Start of SUPPLIED PASSAGE

Other fixes: removing outliers or high-leverage data points

If it is just a few data points that are driving our estimate, meaning that the true relationship between \(X\) and \(Y\) is not seriously offended by non-linearity, then you might consider the following fixes.

## install and load required packages
# install.packages("olsrr")
library(olsrr)

## Warning: package 'olsrr' was built under R version 4.4.3

## 
## Attaching package: 'olsrr'

## The following object is masked from 'package:MASS':
## 
##     cement

## The following object is masked from 'package:datasets':
## 
##     rivers

library(MASS)
data(Boston)
lm.fit <- lm(medv ~ lstat, data = Boston)

# Cook's distance: a measure of both residual (Y - Xb) and leverage (i-th obs's effect on Yhat) 
ols_plot_cooksd_bar(lm.fit)

# Use Cook's distance chart to detect observations that strongly influence fitted values of the model
ols_plot_cooksd_chart(lm.fit)

# DFBeta measures the difference in each parameter estimate with and without the influential data point(s)
ols_plot_dffits(lm.fit)

# Influence plot from car package
library(car) # add method = "identify" to let you pinpoint suspicious data points

## Loading required package: carData

## 
## Attaching package: 'car'

## The following object is masked from 'package:dplyr':
## 
##     recode

## The following object is masked from 'package:purrr':
## 
##     some

influencePlot(lm.fit, id = list(method = "identify"))

Spline function

Set up a spline function, compare model fit at different knot lengths.

## load required package splines
# install.packages("splines")
library(splines)

attach(df)  # Attach the data to your current R session

# Set up knots boundary and generate a spline function of X. # Use "knots" argument to set the internal breakpoints (where the curvature changes) that define the spline
# "degree": degree of the piecewise polynomial (default is 3 (cubic polynomial))
B = bs(x, knots = c(3), Boundary.knots = c(0, 10), degree = 3)   # from 0 to 10 knots

spline.fit = lm(y ~ B)

End of SUPPLIED PASSAGE

### [GOAL OF THE EXERCISE]
Repeat, word for word, the stretch of the regression-fixes excerpt from "data(Boston)" through "ols_plot_cooksd_bar(lm.fit)".

Start of RECORDS SHOWN

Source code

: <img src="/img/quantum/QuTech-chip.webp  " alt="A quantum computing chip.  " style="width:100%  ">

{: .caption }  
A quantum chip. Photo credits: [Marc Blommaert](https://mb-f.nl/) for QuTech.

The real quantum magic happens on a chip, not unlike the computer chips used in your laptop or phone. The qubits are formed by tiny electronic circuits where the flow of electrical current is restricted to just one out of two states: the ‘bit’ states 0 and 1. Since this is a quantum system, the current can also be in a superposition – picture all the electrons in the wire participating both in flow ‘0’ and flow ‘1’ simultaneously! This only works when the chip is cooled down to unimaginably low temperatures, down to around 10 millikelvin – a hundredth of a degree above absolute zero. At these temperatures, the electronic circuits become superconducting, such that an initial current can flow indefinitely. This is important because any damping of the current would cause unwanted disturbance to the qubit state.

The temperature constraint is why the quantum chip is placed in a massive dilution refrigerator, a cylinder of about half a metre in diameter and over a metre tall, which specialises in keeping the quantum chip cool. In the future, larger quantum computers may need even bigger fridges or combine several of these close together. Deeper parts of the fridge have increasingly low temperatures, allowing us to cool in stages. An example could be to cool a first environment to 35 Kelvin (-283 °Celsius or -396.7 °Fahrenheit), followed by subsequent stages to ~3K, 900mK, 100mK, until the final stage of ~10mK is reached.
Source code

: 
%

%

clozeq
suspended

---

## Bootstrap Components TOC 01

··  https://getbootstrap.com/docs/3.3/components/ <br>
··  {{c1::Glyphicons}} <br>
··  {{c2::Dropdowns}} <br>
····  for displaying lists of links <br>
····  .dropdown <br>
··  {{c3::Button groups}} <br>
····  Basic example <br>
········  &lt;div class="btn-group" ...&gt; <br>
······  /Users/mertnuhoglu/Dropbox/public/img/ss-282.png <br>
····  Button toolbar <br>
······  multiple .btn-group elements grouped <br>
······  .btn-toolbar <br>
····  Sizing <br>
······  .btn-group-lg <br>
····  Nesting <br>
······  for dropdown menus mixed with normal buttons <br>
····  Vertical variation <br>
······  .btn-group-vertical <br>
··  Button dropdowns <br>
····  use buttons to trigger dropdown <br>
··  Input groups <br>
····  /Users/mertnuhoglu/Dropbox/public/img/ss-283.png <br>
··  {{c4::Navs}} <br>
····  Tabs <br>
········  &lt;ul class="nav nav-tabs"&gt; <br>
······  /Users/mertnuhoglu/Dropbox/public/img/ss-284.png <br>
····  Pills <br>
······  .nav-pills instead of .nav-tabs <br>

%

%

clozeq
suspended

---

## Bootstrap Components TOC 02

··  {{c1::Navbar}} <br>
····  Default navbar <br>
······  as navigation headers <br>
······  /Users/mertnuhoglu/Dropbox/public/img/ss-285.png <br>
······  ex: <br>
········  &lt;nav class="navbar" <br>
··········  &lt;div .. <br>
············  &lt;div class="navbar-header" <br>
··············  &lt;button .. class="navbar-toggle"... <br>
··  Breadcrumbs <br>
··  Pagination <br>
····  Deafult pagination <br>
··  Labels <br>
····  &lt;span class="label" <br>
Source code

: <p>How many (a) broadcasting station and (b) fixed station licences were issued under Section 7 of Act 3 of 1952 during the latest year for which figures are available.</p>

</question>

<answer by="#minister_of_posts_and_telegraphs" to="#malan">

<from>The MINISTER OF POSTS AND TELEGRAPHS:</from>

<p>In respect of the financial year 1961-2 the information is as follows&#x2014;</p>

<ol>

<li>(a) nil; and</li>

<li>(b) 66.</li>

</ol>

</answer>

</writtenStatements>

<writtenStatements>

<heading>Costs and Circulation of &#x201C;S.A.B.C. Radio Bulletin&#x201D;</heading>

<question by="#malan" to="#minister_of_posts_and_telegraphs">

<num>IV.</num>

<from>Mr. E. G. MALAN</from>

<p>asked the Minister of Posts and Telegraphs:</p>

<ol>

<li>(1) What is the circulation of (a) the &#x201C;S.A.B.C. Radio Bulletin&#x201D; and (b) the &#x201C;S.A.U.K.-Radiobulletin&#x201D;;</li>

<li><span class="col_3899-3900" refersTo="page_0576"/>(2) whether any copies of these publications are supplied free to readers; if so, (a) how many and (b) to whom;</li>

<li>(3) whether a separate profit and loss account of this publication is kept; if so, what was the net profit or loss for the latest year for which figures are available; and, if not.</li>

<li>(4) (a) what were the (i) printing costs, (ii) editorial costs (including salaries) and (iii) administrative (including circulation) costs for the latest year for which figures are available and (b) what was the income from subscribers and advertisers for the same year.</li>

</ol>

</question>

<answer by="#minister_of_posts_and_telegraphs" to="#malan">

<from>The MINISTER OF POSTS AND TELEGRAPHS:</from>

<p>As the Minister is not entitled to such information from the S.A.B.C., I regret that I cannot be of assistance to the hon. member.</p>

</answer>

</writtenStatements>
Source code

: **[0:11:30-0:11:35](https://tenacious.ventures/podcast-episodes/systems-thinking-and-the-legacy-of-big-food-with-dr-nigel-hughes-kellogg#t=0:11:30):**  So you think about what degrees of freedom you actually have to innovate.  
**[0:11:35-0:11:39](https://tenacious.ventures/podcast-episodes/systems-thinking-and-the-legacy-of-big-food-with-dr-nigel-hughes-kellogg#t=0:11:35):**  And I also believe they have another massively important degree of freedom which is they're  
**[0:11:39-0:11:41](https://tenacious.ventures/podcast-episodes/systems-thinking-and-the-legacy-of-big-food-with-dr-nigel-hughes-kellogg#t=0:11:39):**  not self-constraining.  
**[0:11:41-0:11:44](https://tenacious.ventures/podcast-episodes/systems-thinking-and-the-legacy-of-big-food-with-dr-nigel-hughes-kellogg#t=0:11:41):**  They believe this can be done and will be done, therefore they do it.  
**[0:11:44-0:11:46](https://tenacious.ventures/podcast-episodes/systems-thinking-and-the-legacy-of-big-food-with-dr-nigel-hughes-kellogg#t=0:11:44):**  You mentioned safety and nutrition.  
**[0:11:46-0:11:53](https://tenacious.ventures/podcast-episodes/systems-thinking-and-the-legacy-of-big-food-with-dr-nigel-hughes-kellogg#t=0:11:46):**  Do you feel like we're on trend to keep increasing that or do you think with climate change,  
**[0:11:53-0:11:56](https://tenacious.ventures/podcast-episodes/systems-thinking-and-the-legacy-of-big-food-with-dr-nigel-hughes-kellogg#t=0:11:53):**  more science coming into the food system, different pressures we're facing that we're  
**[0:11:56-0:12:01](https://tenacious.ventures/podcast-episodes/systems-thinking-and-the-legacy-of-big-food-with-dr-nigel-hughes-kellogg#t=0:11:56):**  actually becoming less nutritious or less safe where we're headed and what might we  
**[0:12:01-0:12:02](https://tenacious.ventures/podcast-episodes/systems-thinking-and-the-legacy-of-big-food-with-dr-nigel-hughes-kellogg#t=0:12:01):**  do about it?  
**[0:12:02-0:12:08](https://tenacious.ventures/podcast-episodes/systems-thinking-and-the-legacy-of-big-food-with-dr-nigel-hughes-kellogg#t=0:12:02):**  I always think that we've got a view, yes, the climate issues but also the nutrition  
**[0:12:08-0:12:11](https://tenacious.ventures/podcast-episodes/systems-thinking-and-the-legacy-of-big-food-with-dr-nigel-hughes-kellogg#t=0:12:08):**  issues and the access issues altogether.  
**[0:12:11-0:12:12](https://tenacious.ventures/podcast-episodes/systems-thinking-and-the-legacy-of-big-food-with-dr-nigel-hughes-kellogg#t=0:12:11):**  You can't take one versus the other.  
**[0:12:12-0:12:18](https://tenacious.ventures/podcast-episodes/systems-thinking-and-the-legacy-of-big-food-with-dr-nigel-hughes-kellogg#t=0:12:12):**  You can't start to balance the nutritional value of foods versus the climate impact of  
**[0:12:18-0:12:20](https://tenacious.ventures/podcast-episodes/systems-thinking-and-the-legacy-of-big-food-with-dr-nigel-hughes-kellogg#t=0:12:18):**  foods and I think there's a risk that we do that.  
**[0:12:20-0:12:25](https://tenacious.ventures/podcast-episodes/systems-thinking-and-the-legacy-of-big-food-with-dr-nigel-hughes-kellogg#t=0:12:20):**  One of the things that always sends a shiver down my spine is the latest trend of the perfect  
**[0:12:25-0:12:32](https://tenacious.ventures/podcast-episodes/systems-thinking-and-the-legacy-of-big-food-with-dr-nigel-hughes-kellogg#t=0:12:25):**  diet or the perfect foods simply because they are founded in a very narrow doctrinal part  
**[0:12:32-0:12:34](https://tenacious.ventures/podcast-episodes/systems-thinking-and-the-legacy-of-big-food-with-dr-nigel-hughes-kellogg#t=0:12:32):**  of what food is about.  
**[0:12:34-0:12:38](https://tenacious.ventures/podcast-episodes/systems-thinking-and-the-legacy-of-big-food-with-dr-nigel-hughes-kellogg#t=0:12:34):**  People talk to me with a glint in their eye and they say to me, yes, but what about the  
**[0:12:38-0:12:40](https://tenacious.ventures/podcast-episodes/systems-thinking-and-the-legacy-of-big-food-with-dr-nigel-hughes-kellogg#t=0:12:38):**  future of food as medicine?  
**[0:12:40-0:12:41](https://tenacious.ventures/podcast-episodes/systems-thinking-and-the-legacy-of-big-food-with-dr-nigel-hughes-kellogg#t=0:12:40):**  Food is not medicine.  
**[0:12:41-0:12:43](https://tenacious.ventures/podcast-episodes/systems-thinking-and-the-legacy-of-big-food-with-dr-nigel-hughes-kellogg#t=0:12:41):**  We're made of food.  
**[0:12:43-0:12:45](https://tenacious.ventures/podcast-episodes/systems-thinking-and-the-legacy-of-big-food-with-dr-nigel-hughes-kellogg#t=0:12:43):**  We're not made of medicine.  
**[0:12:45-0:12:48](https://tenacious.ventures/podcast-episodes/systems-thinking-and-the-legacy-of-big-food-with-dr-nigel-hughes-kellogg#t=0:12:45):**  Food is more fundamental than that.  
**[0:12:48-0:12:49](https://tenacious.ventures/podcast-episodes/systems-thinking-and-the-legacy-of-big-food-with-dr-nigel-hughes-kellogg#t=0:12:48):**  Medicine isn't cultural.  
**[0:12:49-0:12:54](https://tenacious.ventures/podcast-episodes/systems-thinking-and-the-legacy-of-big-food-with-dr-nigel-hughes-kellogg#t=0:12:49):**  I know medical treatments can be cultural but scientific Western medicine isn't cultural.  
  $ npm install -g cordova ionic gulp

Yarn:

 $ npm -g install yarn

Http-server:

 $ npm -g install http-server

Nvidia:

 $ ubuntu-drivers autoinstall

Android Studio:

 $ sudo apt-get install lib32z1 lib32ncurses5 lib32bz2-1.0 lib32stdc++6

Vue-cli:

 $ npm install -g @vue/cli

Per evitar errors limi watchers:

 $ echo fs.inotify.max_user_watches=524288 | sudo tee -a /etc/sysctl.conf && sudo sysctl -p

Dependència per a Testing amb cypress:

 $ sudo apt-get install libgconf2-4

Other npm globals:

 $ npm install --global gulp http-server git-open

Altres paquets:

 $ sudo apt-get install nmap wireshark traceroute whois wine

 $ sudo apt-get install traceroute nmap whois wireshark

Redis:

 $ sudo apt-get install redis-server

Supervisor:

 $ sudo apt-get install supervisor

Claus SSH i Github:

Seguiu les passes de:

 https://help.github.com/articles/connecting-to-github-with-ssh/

End of RECORDS SHOWN

### [ANSWER BOX]
data(Boston)
lm.fit <- lm(medv ~ lstat, data = Boston)

# Cook's distance: a measure of both residual (Y - Xb) and leverage (i-th obs's effect on Yhat) 
ols_plot_cooksd_bar(lm.fit)